**About this exercise**
Count the lines in the entries below that contain the string "イヤリング", treating uppercase and lowercase letters as distinct. Reply with the number alone.

──────

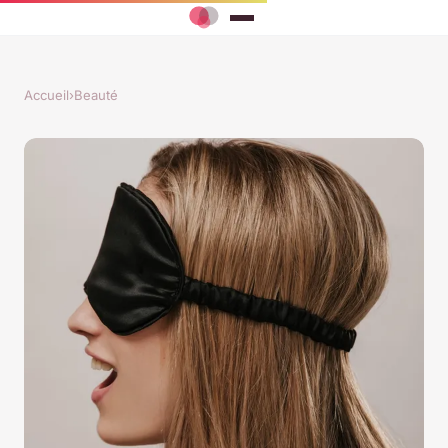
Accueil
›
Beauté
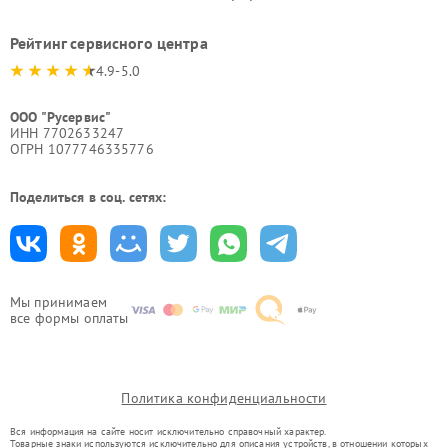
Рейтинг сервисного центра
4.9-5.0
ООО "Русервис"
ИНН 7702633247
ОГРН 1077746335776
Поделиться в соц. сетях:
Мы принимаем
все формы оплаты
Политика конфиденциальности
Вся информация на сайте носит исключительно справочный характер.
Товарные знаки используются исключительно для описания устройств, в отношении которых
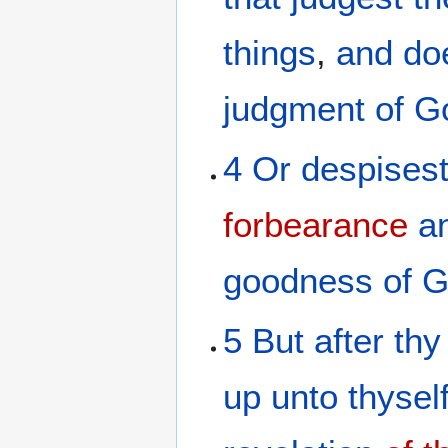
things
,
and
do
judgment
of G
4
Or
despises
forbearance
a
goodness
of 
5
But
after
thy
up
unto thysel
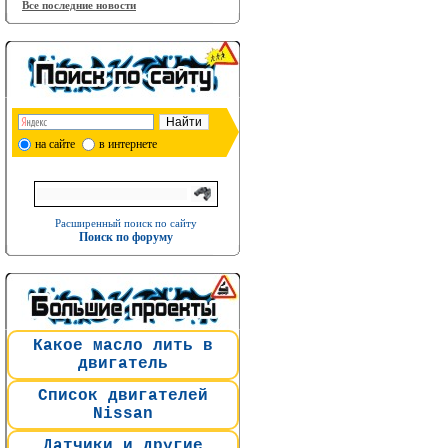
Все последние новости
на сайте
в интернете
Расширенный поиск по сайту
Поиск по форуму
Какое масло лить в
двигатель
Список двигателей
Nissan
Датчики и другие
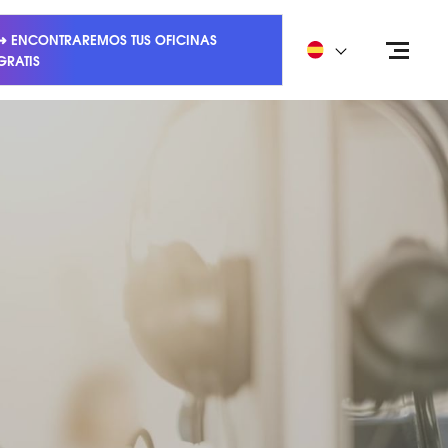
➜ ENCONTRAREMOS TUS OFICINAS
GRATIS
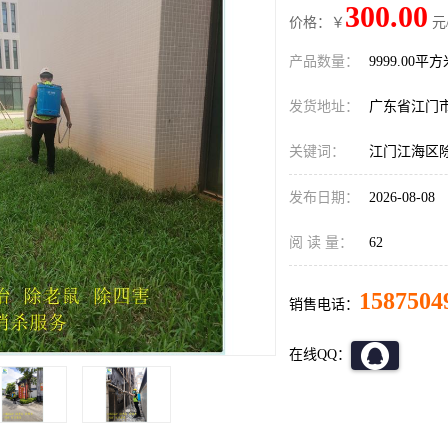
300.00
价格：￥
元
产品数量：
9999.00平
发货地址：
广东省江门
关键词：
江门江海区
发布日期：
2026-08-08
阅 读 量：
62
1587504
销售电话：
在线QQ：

──────

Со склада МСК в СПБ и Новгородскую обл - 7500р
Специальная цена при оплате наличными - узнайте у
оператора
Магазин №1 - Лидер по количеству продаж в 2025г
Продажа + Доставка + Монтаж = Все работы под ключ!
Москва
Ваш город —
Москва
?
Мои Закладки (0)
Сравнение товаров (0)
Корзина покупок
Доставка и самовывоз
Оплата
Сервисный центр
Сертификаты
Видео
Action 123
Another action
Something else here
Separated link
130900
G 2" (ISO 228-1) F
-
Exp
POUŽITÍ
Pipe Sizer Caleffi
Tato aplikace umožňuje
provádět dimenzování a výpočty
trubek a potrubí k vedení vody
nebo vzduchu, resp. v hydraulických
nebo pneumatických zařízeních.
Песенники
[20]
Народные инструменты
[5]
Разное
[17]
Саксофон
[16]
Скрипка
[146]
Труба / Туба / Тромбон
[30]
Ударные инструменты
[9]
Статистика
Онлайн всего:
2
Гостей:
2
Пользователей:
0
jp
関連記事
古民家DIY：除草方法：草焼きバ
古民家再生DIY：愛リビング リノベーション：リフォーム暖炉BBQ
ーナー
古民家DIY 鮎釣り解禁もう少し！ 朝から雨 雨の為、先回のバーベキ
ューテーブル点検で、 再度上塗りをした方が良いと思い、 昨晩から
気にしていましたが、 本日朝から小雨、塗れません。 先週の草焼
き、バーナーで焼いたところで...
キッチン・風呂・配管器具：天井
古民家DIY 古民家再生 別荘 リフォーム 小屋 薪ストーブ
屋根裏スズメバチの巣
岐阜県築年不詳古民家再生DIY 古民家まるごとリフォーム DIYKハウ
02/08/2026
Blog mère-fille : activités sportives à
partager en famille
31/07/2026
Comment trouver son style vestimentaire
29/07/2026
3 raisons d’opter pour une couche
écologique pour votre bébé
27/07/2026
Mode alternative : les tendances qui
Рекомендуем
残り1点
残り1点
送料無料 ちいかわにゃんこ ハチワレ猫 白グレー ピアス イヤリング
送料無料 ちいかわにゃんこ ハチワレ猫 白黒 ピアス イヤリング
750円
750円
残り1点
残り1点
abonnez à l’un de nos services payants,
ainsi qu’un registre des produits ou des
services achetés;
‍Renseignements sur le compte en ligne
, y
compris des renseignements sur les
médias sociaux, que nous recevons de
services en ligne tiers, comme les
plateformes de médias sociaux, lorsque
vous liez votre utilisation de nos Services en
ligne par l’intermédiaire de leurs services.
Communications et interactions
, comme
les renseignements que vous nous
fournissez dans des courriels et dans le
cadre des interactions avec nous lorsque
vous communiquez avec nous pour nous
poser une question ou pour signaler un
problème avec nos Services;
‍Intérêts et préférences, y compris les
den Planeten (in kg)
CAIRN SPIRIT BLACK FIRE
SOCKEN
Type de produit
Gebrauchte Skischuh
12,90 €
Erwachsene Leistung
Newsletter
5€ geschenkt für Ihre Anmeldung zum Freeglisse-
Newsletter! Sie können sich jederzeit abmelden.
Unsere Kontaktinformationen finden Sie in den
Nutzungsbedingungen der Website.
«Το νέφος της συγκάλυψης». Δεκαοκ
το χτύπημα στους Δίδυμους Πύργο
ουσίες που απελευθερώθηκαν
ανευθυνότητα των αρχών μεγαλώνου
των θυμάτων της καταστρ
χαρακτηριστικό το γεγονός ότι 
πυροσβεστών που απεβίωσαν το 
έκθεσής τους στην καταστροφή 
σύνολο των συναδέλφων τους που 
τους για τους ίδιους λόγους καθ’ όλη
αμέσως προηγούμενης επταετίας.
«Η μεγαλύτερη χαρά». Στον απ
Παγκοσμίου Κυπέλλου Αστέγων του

──────

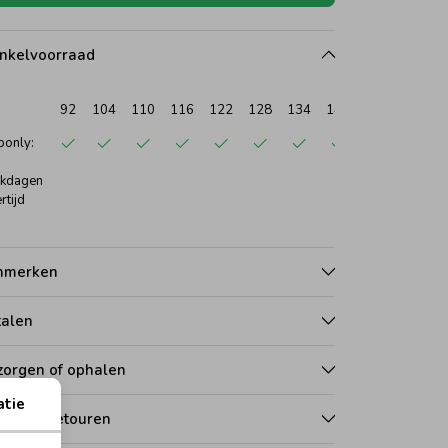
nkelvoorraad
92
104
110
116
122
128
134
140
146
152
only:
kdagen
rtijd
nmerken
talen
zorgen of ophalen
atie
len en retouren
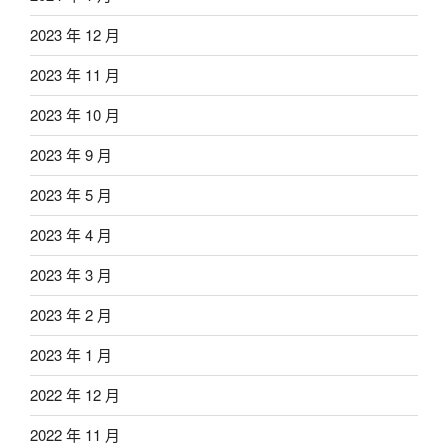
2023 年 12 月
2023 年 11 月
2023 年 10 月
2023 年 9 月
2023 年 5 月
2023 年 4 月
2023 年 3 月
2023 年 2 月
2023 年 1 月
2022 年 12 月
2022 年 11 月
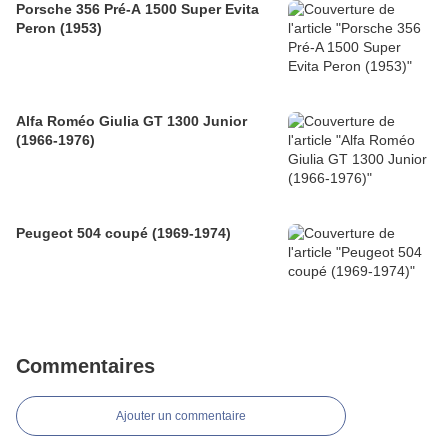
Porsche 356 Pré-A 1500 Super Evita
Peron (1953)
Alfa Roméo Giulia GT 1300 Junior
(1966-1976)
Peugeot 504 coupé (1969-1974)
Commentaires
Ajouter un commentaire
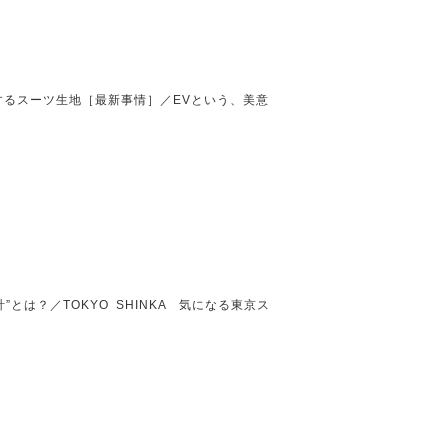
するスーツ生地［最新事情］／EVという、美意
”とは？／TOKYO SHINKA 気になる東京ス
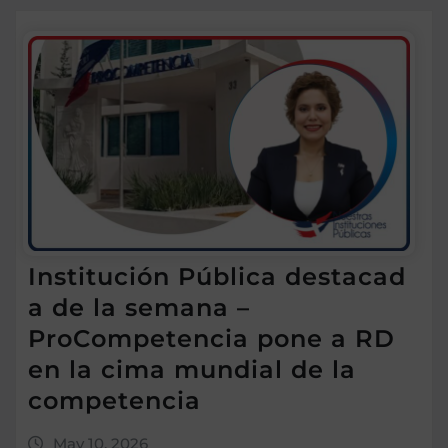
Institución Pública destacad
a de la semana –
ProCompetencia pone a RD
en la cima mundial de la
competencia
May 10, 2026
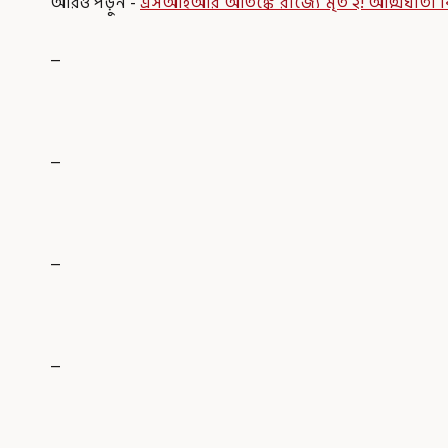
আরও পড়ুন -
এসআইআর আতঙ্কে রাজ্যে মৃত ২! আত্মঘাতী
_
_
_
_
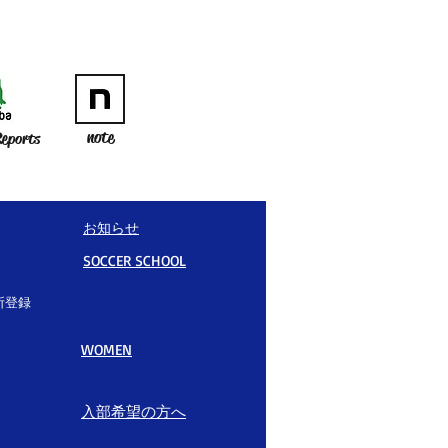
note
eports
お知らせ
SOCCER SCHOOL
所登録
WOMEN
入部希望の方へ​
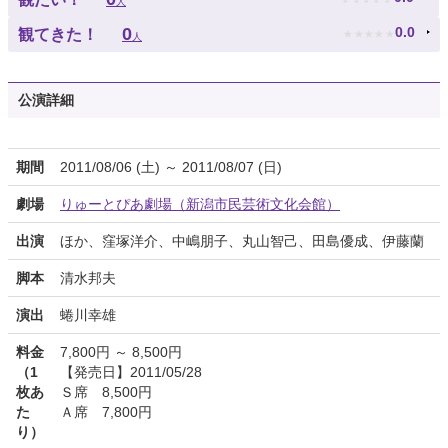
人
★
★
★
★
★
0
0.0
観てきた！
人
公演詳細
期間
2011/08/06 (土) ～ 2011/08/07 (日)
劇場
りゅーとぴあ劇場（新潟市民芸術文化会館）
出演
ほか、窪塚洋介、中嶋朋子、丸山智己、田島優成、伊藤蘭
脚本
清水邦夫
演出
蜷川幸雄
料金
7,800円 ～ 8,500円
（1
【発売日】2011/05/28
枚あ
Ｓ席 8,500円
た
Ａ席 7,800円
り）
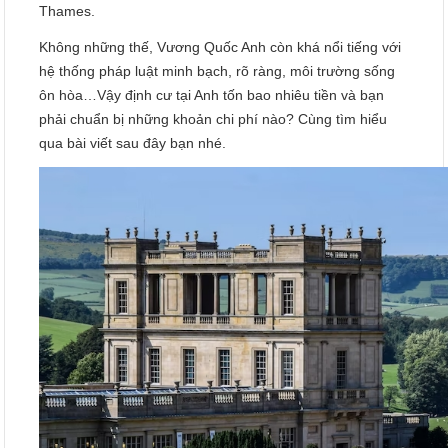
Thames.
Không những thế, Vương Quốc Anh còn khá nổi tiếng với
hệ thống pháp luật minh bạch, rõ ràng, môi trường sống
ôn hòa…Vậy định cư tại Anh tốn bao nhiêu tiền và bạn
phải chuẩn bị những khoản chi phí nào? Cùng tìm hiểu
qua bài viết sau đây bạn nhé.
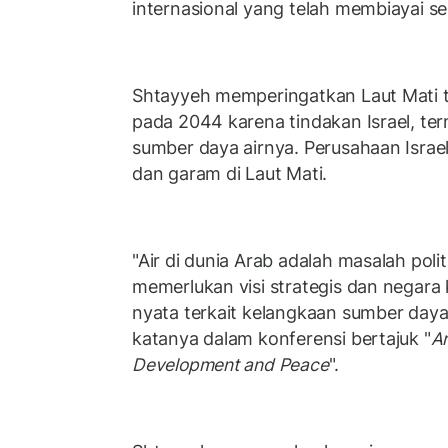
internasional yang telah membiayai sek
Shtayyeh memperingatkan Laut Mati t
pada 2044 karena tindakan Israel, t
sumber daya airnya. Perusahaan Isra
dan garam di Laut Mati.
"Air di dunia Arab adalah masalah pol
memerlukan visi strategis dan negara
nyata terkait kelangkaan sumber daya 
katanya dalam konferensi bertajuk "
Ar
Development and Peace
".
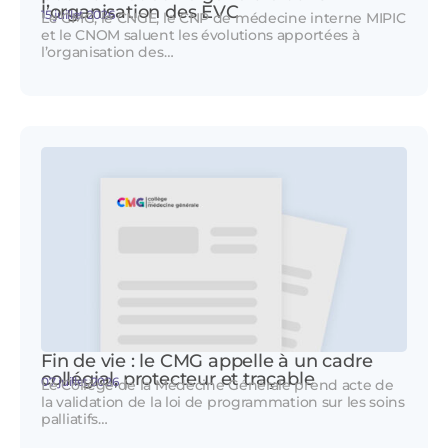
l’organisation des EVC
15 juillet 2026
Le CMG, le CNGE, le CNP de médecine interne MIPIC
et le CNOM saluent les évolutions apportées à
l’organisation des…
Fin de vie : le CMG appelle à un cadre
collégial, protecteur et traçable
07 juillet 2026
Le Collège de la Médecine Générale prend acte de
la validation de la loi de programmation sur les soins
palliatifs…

──────

**Result below**
2